Chinese youths are no longer waiting until they turn 18 to enter US universities.
Their dreams are starting earlier on American soil. Teenagers as young as 14 are being sent to American private high schools and their numbers are poised to grow exponentially.
Emma Dong Changyan is one such student. The senior at Pius XI Catholic High School in Milwaukee, Wisconsin, was originally from Guangzhou, China, together with 68 other students at the school.
They form part of a growing trend where almost 50,000 Chinese nationals received visas to study in US high schools in 2016. This is nearly 100 times more than 2004.
“I want to go to college here,” Dong said in Vice.News’ HBO segment The New Kids.
Since China’s reforms in 1987, these sons and daughters of the country’s new rich families have been heading West – and with a certain penchant for American colleges.
Four million of them have studied in the US, and in recent years, made up the biggest and fastest-growing group of international students in the US.
As with these Chinese students heading to US colleges, students like Dong bring money to private high schools and the surrounding industries that support their stay here.
On top of the US$12,000 tuition fees every student at Pius XI pays, foreign students pay an additional US$4,000 premium.
Pius XI president Melanie Skrade said the premium was for extra services like additional language instructions.
More money then flows into private boarding houses, such as the one where Dong is staying, Wisconsin International Academy (WIA).
Boarders pay US$40,000 to US$50,000 per year, which covers everything from tuition at the high school to food and transport.
The WIA is the home 100 Chinese teenagers like Dong return to after school.

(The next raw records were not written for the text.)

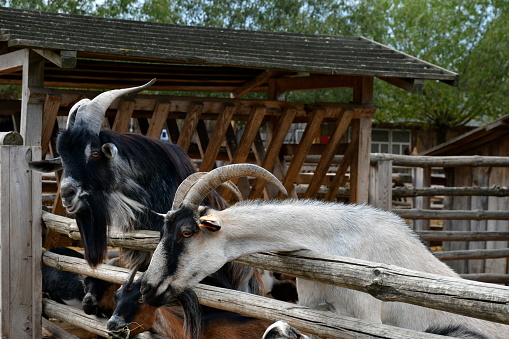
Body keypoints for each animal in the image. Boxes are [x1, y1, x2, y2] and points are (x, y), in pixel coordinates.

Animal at [141, 163, 508, 338]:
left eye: (187, 232)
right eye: (164, 230)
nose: (147, 287)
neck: (333, 240)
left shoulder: (366, 320)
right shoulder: (312, 311)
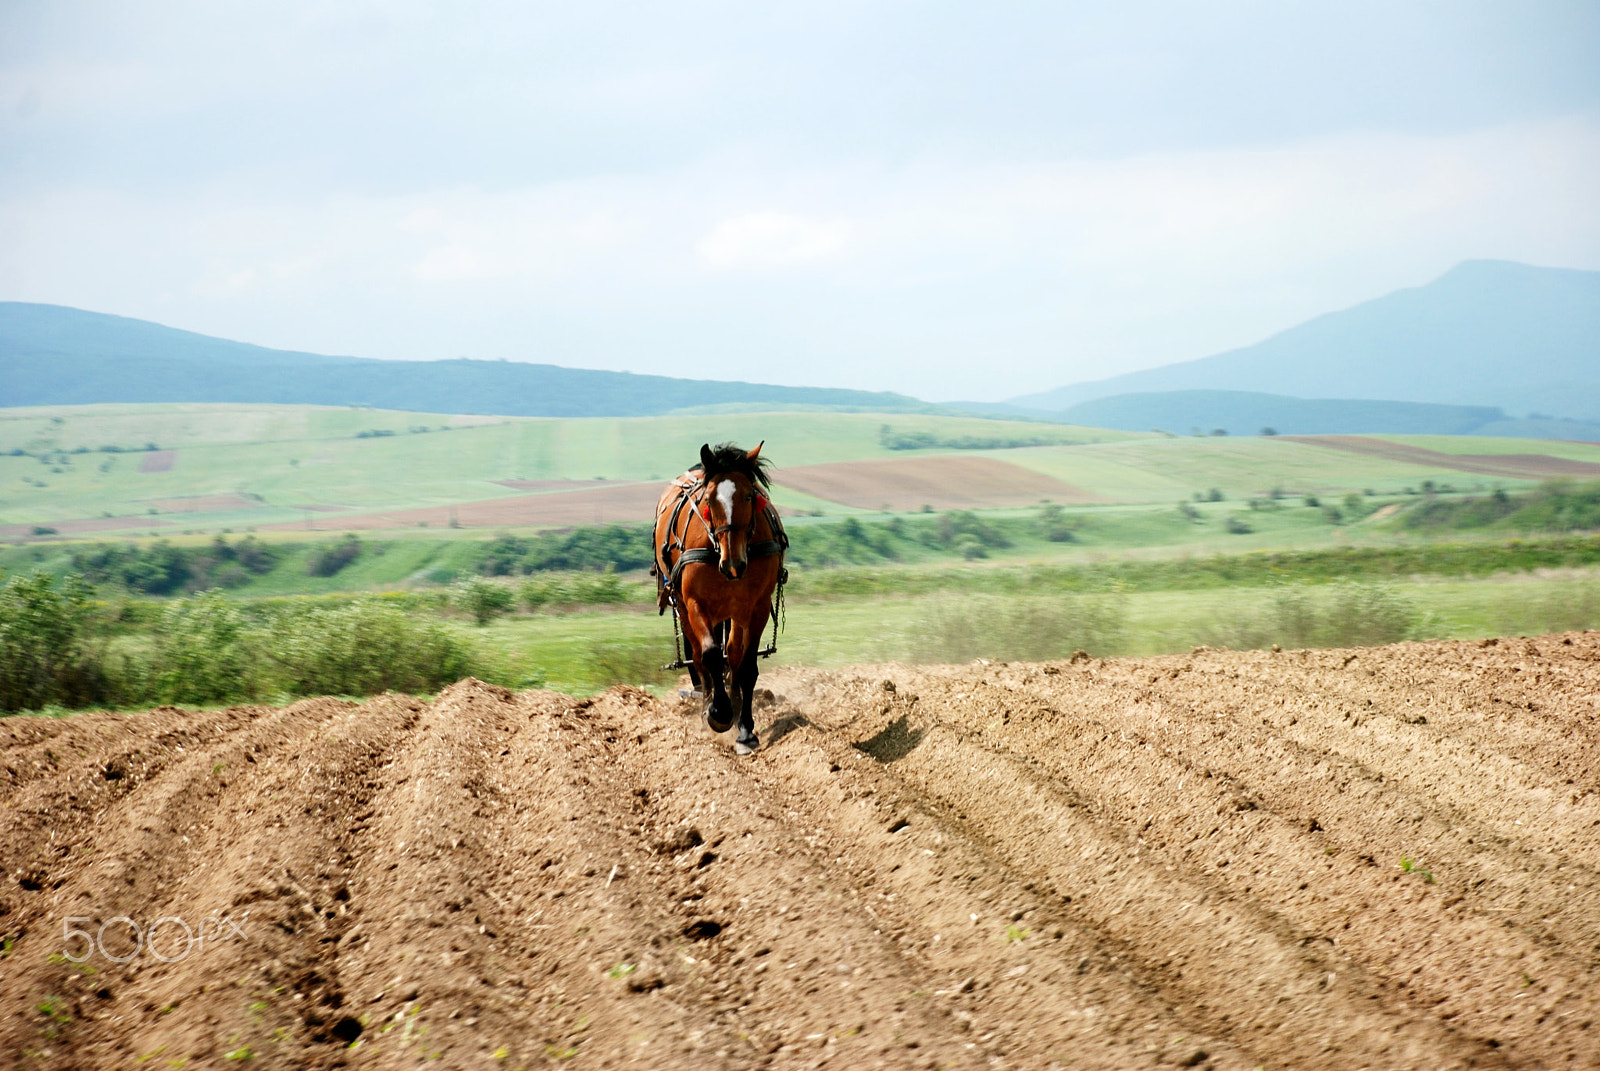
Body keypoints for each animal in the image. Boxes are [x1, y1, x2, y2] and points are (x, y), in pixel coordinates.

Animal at [649, 441, 787, 752]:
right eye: (709, 500)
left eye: (749, 495)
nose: (733, 563)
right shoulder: (695, 603)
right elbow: (710, 654)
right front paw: (719, 713)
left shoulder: (757, 606)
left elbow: (746, 665)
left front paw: (745, 729)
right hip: (683, 606)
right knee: (701, 658)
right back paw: (709, 704)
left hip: (733, 610)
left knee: (733, 654)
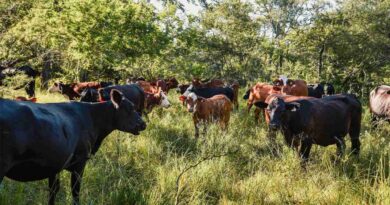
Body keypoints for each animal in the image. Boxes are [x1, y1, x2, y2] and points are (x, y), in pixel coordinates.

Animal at [0, 90, 146, 205]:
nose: (143, 124)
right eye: (131, 108)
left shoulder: (55, 163)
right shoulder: (80, 161)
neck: (92, 117)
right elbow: (75, 191)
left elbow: (53, 191)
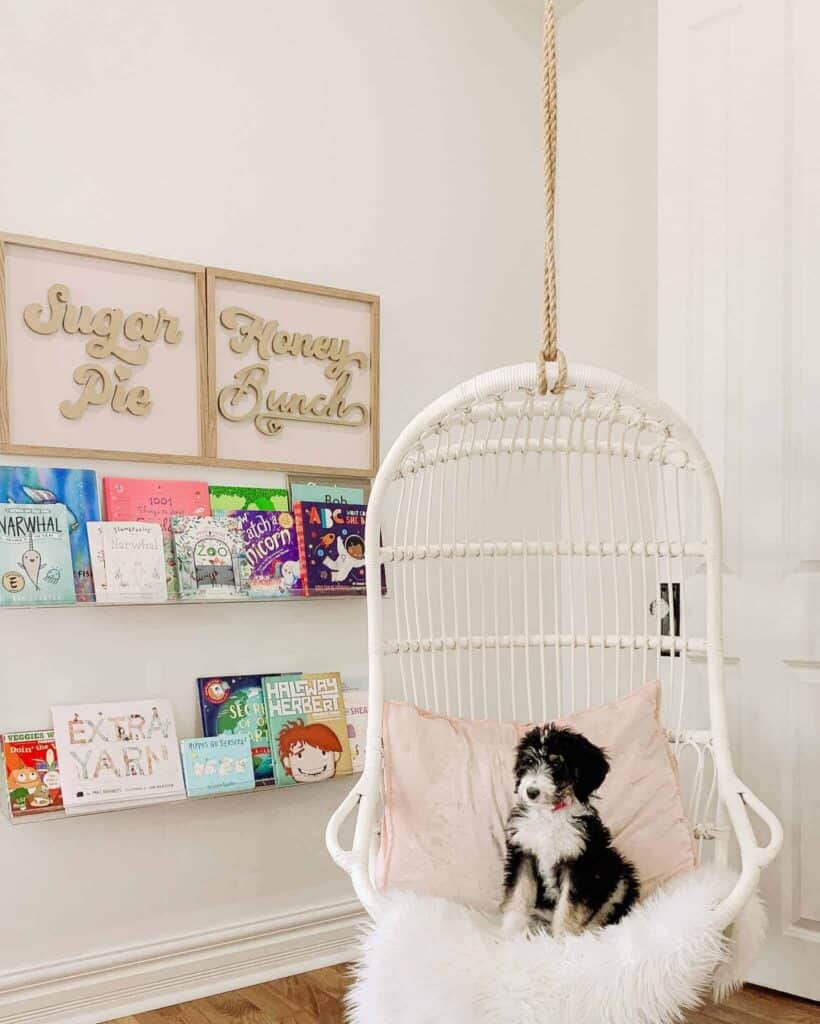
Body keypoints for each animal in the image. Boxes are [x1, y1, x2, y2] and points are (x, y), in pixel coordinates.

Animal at [499, 729, 638, 937]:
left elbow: (569, 907)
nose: (531, 792)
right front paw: (508, 934)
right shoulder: (523, 853)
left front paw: (563, 940)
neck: (549, 813)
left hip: (620, 874)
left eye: (557, 764)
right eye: (529, 761)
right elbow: (518, 894)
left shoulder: (579, 864)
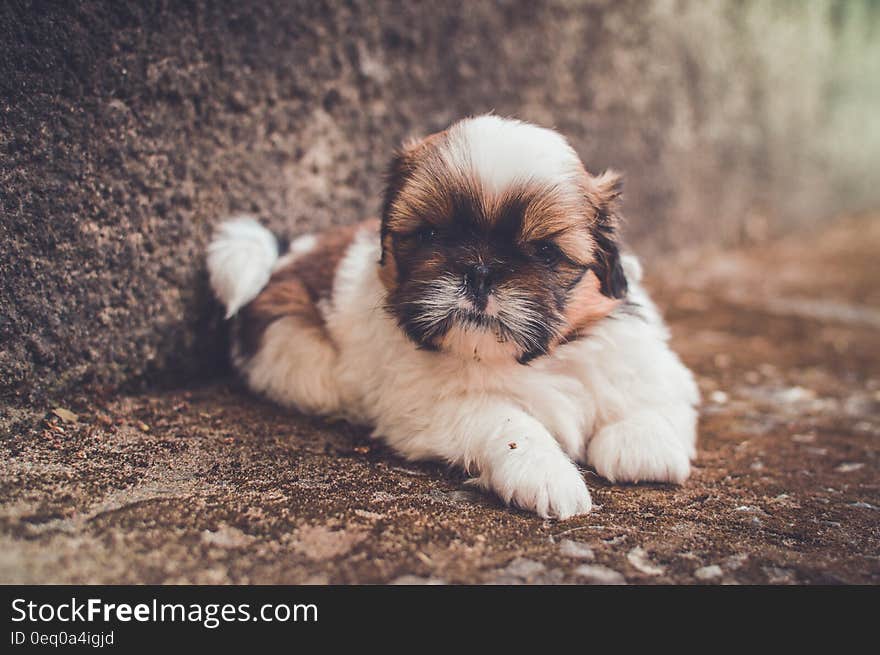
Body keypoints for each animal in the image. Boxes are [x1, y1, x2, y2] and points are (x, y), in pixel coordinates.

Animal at [208, 115, 700, 520]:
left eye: (544, 251)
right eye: (429, 234)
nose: (479, 271)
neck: (529, 361)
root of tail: (286, 257)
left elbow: (649, 390)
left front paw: (641, 443)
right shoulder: (432, 405)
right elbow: (507, 421)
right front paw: (544, 471)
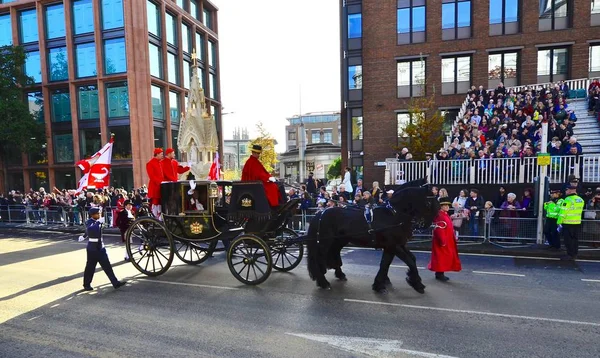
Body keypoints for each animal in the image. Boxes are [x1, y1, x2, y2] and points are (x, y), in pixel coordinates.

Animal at [308, 179, 438, 294]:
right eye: (429, 202)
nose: (427, 224)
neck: (393, 214)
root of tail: (320, 213)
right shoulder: (392, 245)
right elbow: (399, 262)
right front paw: (415, 284)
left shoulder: (397, 245)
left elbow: (405, 260)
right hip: (325, 242)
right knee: (319, 259)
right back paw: (323, 282)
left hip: (338, 241)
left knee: (334, 254)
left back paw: (339, 274)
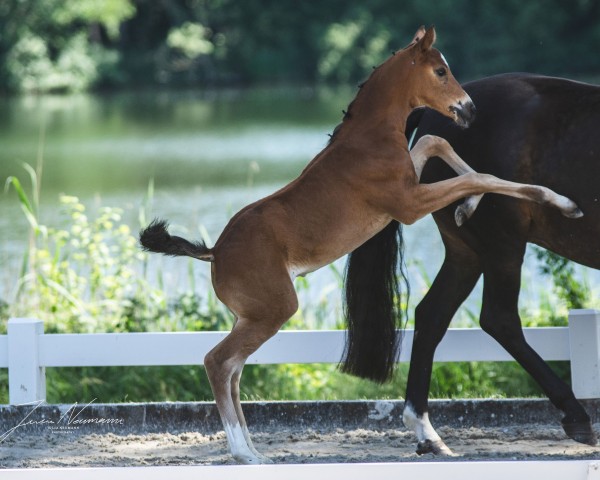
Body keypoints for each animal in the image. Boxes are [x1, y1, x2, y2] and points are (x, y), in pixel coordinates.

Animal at [346, 73, 600, 456]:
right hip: (501, 245)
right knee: (500, 320)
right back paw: (577, 417)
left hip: (465, 253)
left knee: (432, 315)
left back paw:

WIA president Jian Sun said parents wanted to make sure their children get into the best college possible.
“They’re talking, top 50 or top 100 colleges,” he said.
“Some families want to make sure their kids are capable of taking over the family business once they’re done here with college.”
The students and their families see this voyage as being about ambition, and a better chance at academic success.
Compared to the notoriously difficult Chinese national college entrance examinations, the students find US curriculum to be much easier to pass and even succeed in.
But for Sun, Skrade and the higher education sector, students like Dong mean business.
As federal funding to these private and public universities dry up, they have ramped up efforts to get more foreign students who pay full tuition fees.
At the University of Illinois at Urbana-Champaign – where about 11 percent of the student population is Chinese – the money from these students goes to subsidising the rest of their student population.
It is hard to believe the case is any different for private high schools like Dong’s.